И тут же исправляла процент:
— Я слишком щедра. В Америке под чулки кладут пластмассовые колени. Скоро все будет из пластика. Ничего не видела уродливее этих коротких платьев. Женщины со слезами будут просить, чтобы им дали немного больше материи.
Она нагромождала все это, как мешки с песком на берегу реки в половодье, боясь наводнения плохого вкуса.
— Если бы я не взяла некоторые обязательства, то закрыла бы Дом и ушла. Но так как я всегда иду до конца в своих начинаниях…
Вздох, пожатие плечами:
— Мне наплевать на то, что скажут, я сделаю все, что в моих силах.
Настал июль. Коллекция успешно продвигалась, классическая, архи-Шанель.
— Каждый раз, когда я хочу сделать что-нибудь другое, спрашиваю себя: а ты бы надела это? Нет, я не могу ничего носить, кроме Шанель.
Она взвешивала, рассчитывала, чем рискует.
— У Моды дела идут плохо. Ателье закрываются. Дом Шанель в порядке, но все же мы отказываемся от заказов меньше, чем обычно. Молине[322] спросил меня, как ему быть.
Я посоветовала ему выпускать готовое платье.
— Что вы хотите, мой дорогой (сказала она ему), это случилось не только с вами. Вас находят устаревшим, и все кончено.

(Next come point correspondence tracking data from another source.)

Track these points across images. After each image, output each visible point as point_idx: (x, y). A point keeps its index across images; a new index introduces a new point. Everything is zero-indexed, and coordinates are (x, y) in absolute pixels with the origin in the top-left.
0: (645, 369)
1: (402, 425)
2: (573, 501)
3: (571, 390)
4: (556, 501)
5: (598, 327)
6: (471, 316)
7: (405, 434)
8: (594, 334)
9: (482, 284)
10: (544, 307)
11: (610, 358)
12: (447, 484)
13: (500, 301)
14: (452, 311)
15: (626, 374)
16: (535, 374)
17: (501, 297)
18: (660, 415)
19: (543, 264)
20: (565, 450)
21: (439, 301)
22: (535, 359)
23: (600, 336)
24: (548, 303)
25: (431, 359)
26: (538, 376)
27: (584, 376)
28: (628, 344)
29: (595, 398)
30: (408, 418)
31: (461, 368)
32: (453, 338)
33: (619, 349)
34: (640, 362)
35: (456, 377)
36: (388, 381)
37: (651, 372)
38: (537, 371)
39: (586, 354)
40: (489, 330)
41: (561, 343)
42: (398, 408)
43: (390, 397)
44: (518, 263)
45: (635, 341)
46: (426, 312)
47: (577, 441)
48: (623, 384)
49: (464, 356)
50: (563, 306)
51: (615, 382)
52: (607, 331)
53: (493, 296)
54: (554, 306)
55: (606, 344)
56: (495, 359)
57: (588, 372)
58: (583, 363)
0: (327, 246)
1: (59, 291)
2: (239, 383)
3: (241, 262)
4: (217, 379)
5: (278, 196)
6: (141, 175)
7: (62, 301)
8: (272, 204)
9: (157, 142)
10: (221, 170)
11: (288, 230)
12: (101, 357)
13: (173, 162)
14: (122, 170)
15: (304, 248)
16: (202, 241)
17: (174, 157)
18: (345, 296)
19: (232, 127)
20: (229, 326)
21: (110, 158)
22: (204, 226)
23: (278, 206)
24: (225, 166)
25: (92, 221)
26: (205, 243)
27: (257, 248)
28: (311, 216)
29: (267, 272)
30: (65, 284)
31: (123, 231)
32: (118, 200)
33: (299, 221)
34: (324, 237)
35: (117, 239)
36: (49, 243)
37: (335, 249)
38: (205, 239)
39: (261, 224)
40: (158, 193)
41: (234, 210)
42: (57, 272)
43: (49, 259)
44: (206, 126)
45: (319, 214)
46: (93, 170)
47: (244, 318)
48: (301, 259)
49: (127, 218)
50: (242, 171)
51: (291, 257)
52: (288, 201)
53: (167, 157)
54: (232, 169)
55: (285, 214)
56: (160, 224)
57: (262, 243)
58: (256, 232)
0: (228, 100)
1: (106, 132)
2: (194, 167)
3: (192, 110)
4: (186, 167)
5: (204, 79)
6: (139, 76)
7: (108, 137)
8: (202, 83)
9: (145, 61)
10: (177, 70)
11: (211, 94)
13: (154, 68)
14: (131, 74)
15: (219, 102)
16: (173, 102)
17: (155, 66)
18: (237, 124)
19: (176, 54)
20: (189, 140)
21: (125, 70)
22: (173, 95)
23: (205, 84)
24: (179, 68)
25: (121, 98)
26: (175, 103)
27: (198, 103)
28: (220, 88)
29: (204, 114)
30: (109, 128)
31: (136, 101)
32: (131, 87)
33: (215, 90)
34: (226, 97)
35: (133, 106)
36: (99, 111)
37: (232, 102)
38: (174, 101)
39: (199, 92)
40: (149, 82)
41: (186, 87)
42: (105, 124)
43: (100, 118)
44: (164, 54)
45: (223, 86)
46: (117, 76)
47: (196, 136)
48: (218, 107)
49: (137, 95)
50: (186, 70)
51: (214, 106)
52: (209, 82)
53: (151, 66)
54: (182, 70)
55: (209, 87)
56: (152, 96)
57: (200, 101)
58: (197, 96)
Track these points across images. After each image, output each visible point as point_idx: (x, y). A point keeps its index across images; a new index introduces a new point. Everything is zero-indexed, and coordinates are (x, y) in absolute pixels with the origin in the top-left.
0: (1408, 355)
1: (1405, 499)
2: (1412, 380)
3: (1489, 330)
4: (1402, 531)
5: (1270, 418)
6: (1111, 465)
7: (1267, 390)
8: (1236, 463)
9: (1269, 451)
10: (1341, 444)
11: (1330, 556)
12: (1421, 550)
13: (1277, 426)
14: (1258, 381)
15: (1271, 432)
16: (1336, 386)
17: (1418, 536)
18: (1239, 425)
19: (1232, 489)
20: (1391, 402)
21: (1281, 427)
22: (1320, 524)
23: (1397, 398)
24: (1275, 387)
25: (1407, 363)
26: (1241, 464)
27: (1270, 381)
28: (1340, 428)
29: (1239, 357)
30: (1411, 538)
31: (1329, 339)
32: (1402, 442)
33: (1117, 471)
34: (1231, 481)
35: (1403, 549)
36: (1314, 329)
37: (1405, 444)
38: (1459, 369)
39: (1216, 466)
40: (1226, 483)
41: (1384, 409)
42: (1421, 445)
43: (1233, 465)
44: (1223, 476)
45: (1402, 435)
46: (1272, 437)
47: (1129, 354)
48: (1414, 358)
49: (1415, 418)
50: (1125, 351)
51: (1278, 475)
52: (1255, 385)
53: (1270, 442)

Вас находят… Это относилось не только к Молине. Она сражалась со временем, как гладиатор со смертью. Она тянула красный и синий шнуры, окаймлявшие ее костюм:
— Мой стиль — это кант, и я еще добавлю его, потому что это и есть Шанель. И не откажусь от того, что оказало влияние на девяносто процентов конфекции.
Атмосфера в Доме становилась мрачной.
— Когда около пяти часов Мадемуазель спускается, начинается паника, — доверилась мне одна из старших мастериц.
Для нее, для ее коллег 5 часов — это конец дня. Они хотели бы уйти домой. Коко же вставала из-за стола, кончая свои монологи. «Почему она не может работать нормально?» — спрашивали ее сотрудники и сотрудницы. Они устанавливали смены:
— Ты остаешься сегодня вечером? Удачи.